Sopwith married Beatrice Hore-Ruthven (1871–1930) in 1914, but they had no children. Beatrice was the daughter of Walter Hore-Ruthven, who was created Baron Ruthven of Gowrie in 1919. After Beatrice's death, he married Phyllis Brodie Gordon (1892–1978) in 1932. Their son, Thomas Edward Brodie Sopwith, had success in car racing.
Sopwith's house in Mayfair at No. 46 Green Street, where he lived from 1934 until 1940, has a blue plaque.[13] In 1940, he moved to Warfield Hall in Berkshire, which he had acquired the previous year.[14]
Sopwith's 100th birthday was marked by a flypast of military aircraft over his home, Compton Manor in King's Somborne, Hampshire.[citation needed] He died in Hampshire on 27 January 1989, nine days after his 101st birthday.
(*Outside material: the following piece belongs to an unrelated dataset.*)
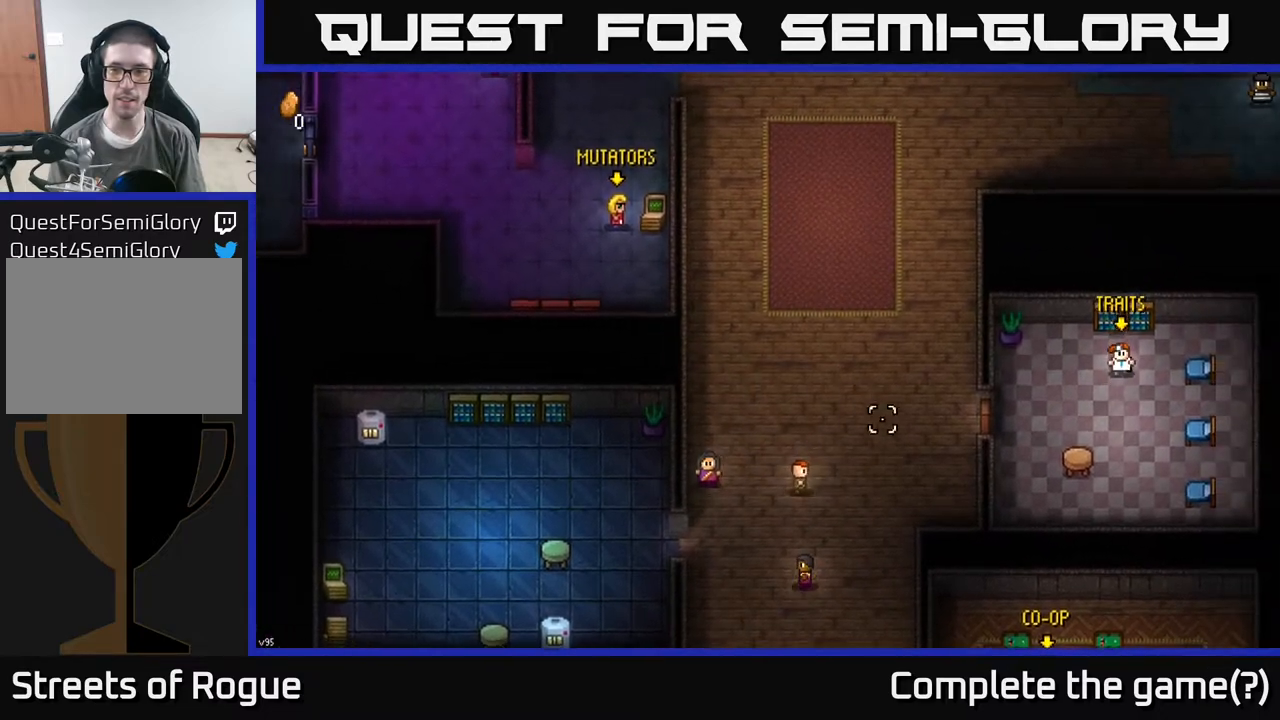
{"buttons": [], "left_stick": "up-right", "right_stick": "right", "events": [[233, "right_stick", "right"], [417, "left_stick", "up-right"]]}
His grave and that of his second wife (Phyllis Brodie) are in the churchyard of All Saints Church, Little Somborne, near Winchester.
His authorised biography is Pure Luck (2005) by Alan Bramson, with a foreword by the Prince of Wales (ISBN 1-85260-263-5). Sir Thomas was interviewed on 8 November 1978 by the art historian Anna Malinovska; the interview is reproduced in Voices in Flight, 2006.[citation needed]
A bronze bust of Sopwith was unveiled by his son at Kingston Library, London, on 26 September 2014. The sculptor was Ambrose Barber, a former executive of Hawker. Earlier in the same year, a plaque was unveiled at Canbury Gardens in Kingston upon Thames by Sopwith's son to commemorate the Sopwith aviation company.[15]
Sopwith Way in Kingston upon Thames was named after Thomas Sopwith. Sopwith Road, one of the roads built on the site of the former Heston Aerodrome, is also named after him. Sopwith Road in Warfield (Bracknell, Berkshire), located close to his former home Warfield Hall and the location of the newly built Woodhurst school (part of Warfield CE Primary School), is also named after him.